Books about how a childs diet can affect their development and nervous system is good too. We found good things happened when we got rid of gluten and other things. Took time for adjustment, but the changes were worth it. Enzymes for Autism and other neurological disorders is a good one, mainly for the information about how our body functions and nutritional help.

This is all a new process, so breath, pray and learn ...I love our therapist that we have used over the years. Right now we are doing Yoga for Autism... really helps my daughter with her body awareness, that and we are doing a detox program and it giving us great results.

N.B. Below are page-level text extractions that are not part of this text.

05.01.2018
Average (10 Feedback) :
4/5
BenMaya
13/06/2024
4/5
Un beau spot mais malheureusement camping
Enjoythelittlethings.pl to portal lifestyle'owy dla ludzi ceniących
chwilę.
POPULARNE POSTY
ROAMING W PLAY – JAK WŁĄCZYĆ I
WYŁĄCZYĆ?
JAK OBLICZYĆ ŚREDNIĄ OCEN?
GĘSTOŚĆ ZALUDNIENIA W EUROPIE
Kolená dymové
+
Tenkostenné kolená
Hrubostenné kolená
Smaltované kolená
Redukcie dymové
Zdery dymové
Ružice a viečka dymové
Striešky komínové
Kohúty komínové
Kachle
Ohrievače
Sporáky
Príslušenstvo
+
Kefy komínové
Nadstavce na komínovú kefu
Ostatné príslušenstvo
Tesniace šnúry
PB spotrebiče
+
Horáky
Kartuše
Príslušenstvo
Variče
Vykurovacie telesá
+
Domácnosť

There is a wealth of knowledge on the FIAR SP Needs group! The ladies here are amazing! hugs:group:

Cori
08-20-2012, 12:20 PM
I found this article helpful.

http://www.davidsongifted.org/db/Articles_id_10447.aspx

Look further down if processing speed is not an issue. There are various things that go along with gifted children. You won't know until he is tested.

Tiffany
08-20-2012, 07:36 PM
:group:
I have two boys with these types of complex issues. I think, if you are noticing that things are different, then those are things to pay attention to. For me it has taken a lot of prayer (and tears) and trusting and leaning hard into the Lord to navigate these complicated waters.
If you want to pursue testing, you can start with your pediatrician. S/he can refer you to an occupational therapist for testing for sensory issues and therapy. You can ask to be referred to a neuropsychologist for testing, or a neurologist, or a developmental pediatrician. I'm sure if you bring your concerns to your ped. they can refer you to someone locally who can help you. If you don't want to go down the route of testing, you can research and read on your own to learn how to help your son. It really depends on what you think and want.
One verse that comforts me a lot and gives me peace is Isaiah 40:11 "He tends his flock like a shepherd: He gathers the lambs in his arms and carries them close to his heart; he gently leads those that have young."